■ Input material ■

[start]

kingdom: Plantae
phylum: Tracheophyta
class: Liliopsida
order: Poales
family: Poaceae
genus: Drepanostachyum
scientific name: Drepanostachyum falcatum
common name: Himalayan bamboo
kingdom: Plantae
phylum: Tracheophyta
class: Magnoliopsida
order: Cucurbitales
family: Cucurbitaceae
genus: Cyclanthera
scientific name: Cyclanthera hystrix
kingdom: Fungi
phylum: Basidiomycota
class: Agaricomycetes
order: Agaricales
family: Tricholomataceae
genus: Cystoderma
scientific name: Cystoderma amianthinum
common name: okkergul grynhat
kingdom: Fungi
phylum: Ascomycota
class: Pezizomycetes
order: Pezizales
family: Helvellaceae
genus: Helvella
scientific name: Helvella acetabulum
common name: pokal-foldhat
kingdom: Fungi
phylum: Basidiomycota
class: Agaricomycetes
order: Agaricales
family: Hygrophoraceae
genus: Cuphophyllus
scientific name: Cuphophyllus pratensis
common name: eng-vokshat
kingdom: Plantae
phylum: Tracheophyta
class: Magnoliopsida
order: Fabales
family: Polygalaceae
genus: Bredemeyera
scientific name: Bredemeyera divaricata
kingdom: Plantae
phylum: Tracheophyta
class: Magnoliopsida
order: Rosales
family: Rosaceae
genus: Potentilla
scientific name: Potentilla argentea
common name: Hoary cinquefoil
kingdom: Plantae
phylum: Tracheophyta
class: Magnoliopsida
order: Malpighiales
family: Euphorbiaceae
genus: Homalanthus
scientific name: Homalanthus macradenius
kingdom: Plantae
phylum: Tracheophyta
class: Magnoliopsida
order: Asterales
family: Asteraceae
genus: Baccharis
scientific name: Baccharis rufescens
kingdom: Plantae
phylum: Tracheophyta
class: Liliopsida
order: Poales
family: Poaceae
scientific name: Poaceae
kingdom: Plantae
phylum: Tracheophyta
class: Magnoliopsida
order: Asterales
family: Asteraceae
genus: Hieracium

[end]

■ Your task ■
Find each line in the data above that contains the word "order" and copy it.

■ Exercise answer ■
order: Poales
order: Cucurbitales
order: Agaricales
order: Pezizales
order: Agaricales
order: Fabales
order: Rosales
order: Malpighiales
order: Asterales
order: Poales
order: Asterales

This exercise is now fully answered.